Юлия Остапенко

Борджиа

Род Борджиа


Пролог

1519 ГОД

Леонардо ди сер Пьетро да Винчи убрал палец с холста, повернулся и тяжелой, шаркающей походкой направился в левый южный угол комнаты, из которого открывался оптимальный обзор. Свою клюку он оставил у стены, и путь дался ему нелегко, а результат не принес ни малейшего удовлетворения. Картина была закончена, во всяком случае, так да Винчи говорил себе — но ни глаза, ни разум, ни сердце ему не верили.

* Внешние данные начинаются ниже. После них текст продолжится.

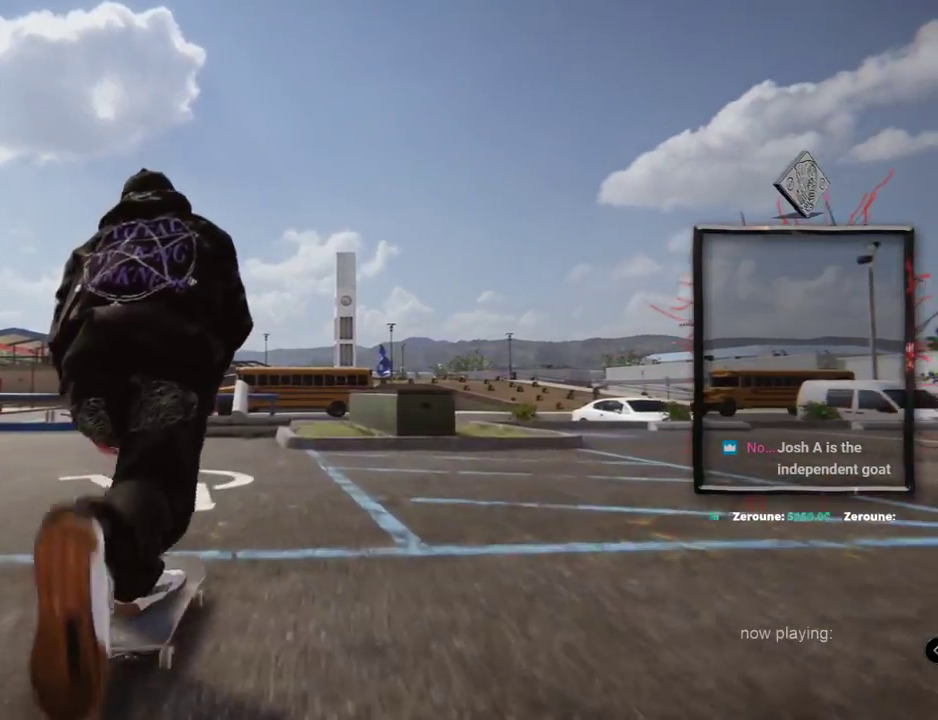
{"buttons": [], "left_stick": "center", "right_stick": "center", "events": [[100, "left_stick", "center"], [267, "L2", "down"], [350, "A", "up"], [400, "L2", "up"]]}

Его просили написать эту картину… сколько? Лет семнадцать, наверное? Нет, восемнадцать. Он тогда состоял при них военным инженером, сделал несколько любопытных машин, больше из желания опробовать свои идеи на практике, чем из стремления услужить. Хотя тогда, восемнадцать лет назад, на рубеже столетий, не было в Италии человека, способного отказаться от службы этому роду. Роду, поработившему Рим. Роду, покорившему разрозненные города-государства Италии. Роду, который едва не изменил тот мир, что Леонардо знал и писал всю жизнь.

Борджиа.

С холста на него смотрели они все.

Глава семейства — Родриго, по восшествии на святой престол римской католической церкви принявший имя Папы Александра VI. Прелюбодей, отравитель, убийца.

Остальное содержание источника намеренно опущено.